Chroniques

Cities Aviv Black Pleasure

On va commencer avec « Flex Your Gold ». Ce sample funky qui traverse le morceau aurait pu être utilisé sur à peu près n’importe quel perle rap, mais le travail de production, la place de la voix dans le mix, placent cette tuerie sexy et absolue loin devant tout ce qui se fait aujourd’hui. Gavin Mays, aka Cities Aviv, travaille ses morceaux comme un shoegazer superpose les couches pour établir de délicieux mille-feuilles. Ce n’est pas « juste » du rap, c’est autre chose, un peu ce que Screamadelica était au rock lors de sa sortie en 1991 : dans la manière dont il délivre ses textes, c’est plutôt classique, mais le résultat est un joyeux pot-pourri créatif, nourri d’écoutes, d’influences aussi diverses qu’excitantes lorsque mises bout à bout sur deux ou trois minutes.

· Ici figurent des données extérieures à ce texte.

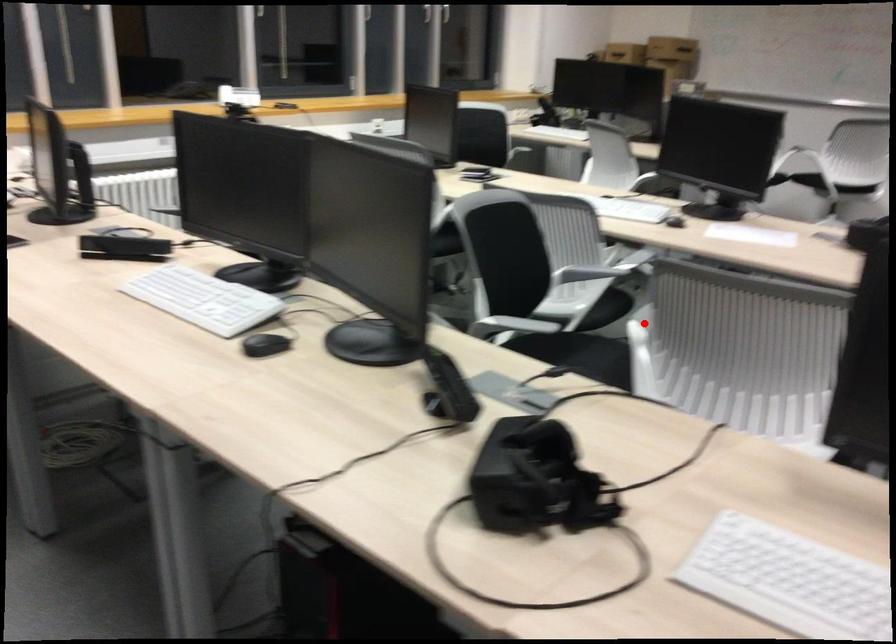
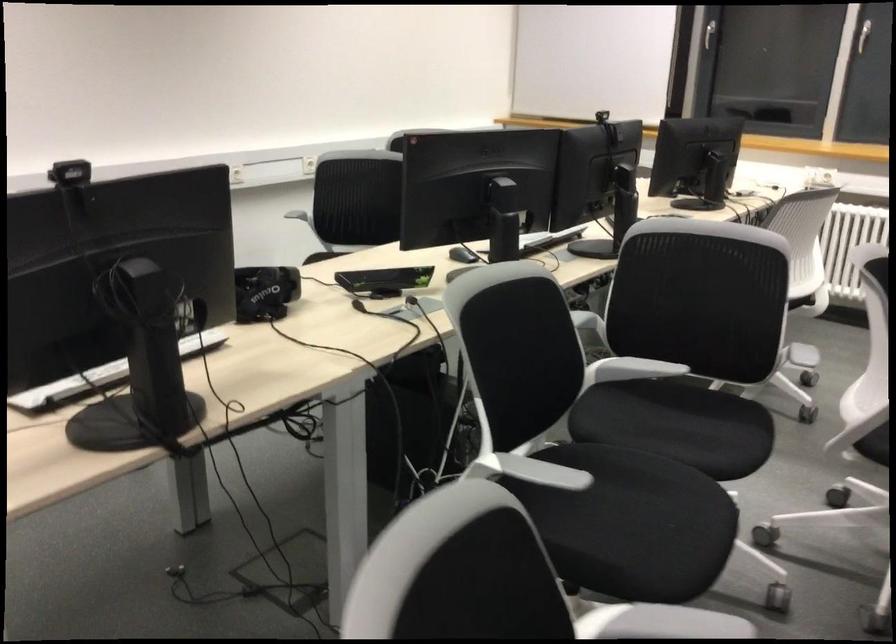
Find the pixel in the second image that matches the highlighted location in the first image.

(631, 368)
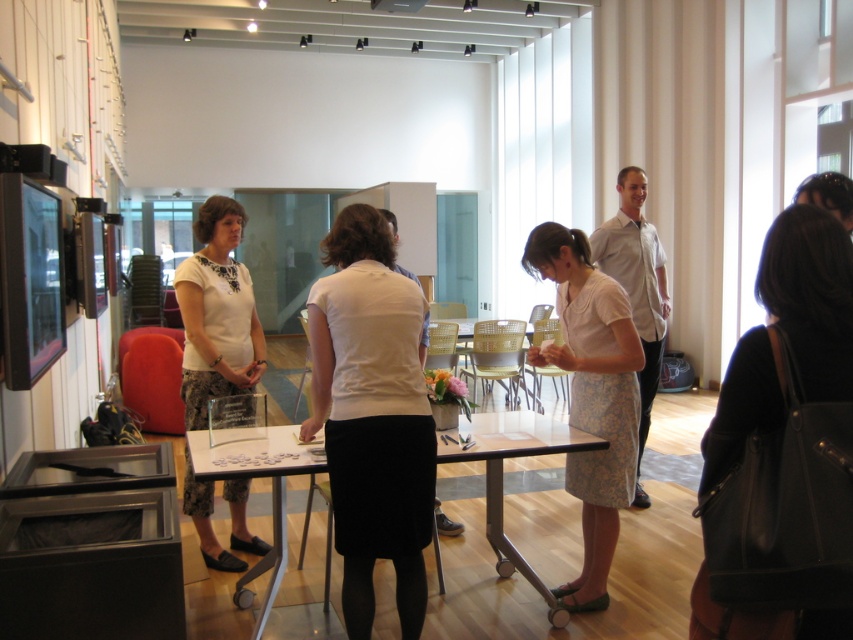
You are an event planner arranging a table for an upcoming art exhibition. You have a white matte blouse at center and a clear glass table at center. Based on the scene, which object is positioned to the left of the other?

The white matte blouse at center is to the left of the clear glass table at center according to the description.

You are an interior designer planning to rearrange the furniture in this gallery space. You need to place a large sculpture that requires a surface area of 1.2 square meters. Which object between the white matte skirt at center and the clear glass table at center would be more suitable for placing the sculpture?

The clear glass table at center is more suitable for placing the sculpture because it occupies more space than the white matte skirt at center, providing enough surface area to accommodate the sculpture.

You are an interior designer arranging a display in the gallery. You have a white matte skirt at center that needs to be placed on one of the tables. Based on its current position at point 0.652, 0.437, which table should it be placed on?

The white matte skirt at center is located at point (372, 417), so it should be placed on the table nearest to that coordinate.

Pour se la jouer Frank Ocean, Mays a accompagné son album (téléchargeable gratuitement ) d’un brève (#nohomo) où il tient à peu près ce langage : « Je vous donne cet album avec la confiance qu’en tant qu’auditeur, vous pourrez reconnaître vos propres sentiments et non agir selon ceux qu’on vous a mis dans le crâne. […] Je vous donne ceci dans la forme d’un album. Ceci n’est pas une mixtape. Je vous donne ceci avec l’espoir que l’art de ressentir n’est pas perdu. Je vous donne ceci, car c’est mon plaisir ». Mays semble vouloir poser un contexte : Black Pleasure est fait pour être absorbé. Au vrai, l’expérience est assez particulière et je ne suis pas certain de la manière dont réagiront ceux qui iront par la suite écouter le disque (qui, je dois le dire, m’obsède littéralement depuis une semaine).

Black Pleasure est l’un des rares albums sortis en 2012 qui ressemble à une œuvre repoussante au premier abord : (presque) pas d’hymnes pop immédiats, une vraie réflexion – une proposition plutôt, sur la construction d’un morceau, sa production, et sur le rap d’une manière générale. En somme, Black Pleasure est un album inhabituel. Pour prendre un premier exemple, écoutez « Forever » : le morceau est soutenu par un beat frénétique, pour ce qui ressemble d’assez près à du post-punk. Mays rappe par-dessus, et ne livre pas là qu’une simple accolade de deux genres que l’on imagine difficilement cohabiter : il donne au rap les contours du post-punk, son flow est sombre, il y perd son souffle. Le mélange se fait sans accident, et je peux d’ailleurs témoigner d’un truc : il m’aura fallu plusieurs écoutes avant de m’apercevoir que l’instru était effectivement post-punk.

La voix de Mays et la place qu’elle prend changent au gré des morceaux. Il ne joue pas sur que sur le tempo et la tonalité comme la plupart des rappeurs. Il lui arrive de noyer son flow sous la reverb (« Remynd », « Flex Your Gold », « Visions Of Us ») ou bien il se met presque à chanter (« Flex Your Gold »). Sur « Satisfy Your Soul », il utilise d’ailleurs tour à tour les deux techniques, ce qui donne l’impression qu’il se dédouble. Il fait également quelque chose d’impressionnant sur « Escorts » (il m’a fallu, encore une fois, plusieurs écoutes pour m’en rendre compte). Le sample d’une femme qui raconte quelque chose d’indéchiffrable (et qui peut vite devenir pénible) traverse la chanson et recouvre même le flow de Mays. Vers 1 :36, une partie de ce que raconte cette « voix » soul devient compréhensible : « All I wanna do is… ». À 2:04, on comprend la deuxième partie : « …is making love to you ». L’extrait était peut-être joué à l’envers, ou autre, mais ce que ce morceau met en avant, c’est le degré de détail qu’il infuse dans ses morceaux. Des détails qui ne sont pas que cosmétiques mais qui portent parfois les chansons : « Not That I’m Everywhere », c’est carrément Deerhunter, quant à « Simulation », on est dans quelque chose de plus classique dans le flow, et pourtant les instrus convoquent des images et ne servent pas seulement d’accompagnement.

En fin d’album, avec « Pure Infinite » et « Normalimmortal », Mays invente ce qu’on pourrait appeler du noise-rap, encore plus libre dans la forme que le reste, plutôt bruitiste et contenant une vraie proposition artistique. Encore une fois : il ne s’agit pas des morceaux de l’année, mais de quelques briques en plus pour l’édifice Black Pleasure. Un édifice incroyablement varié en terme de formats, d’idées, et ce à tous les niveaux. Cities Aviv propose une vraie réflexion sur le rap et la musique grâce des chansons qui peuvent parfois être immédiates, mais qui demandent souvent un travail de spéléologie pop des plus gratifiants.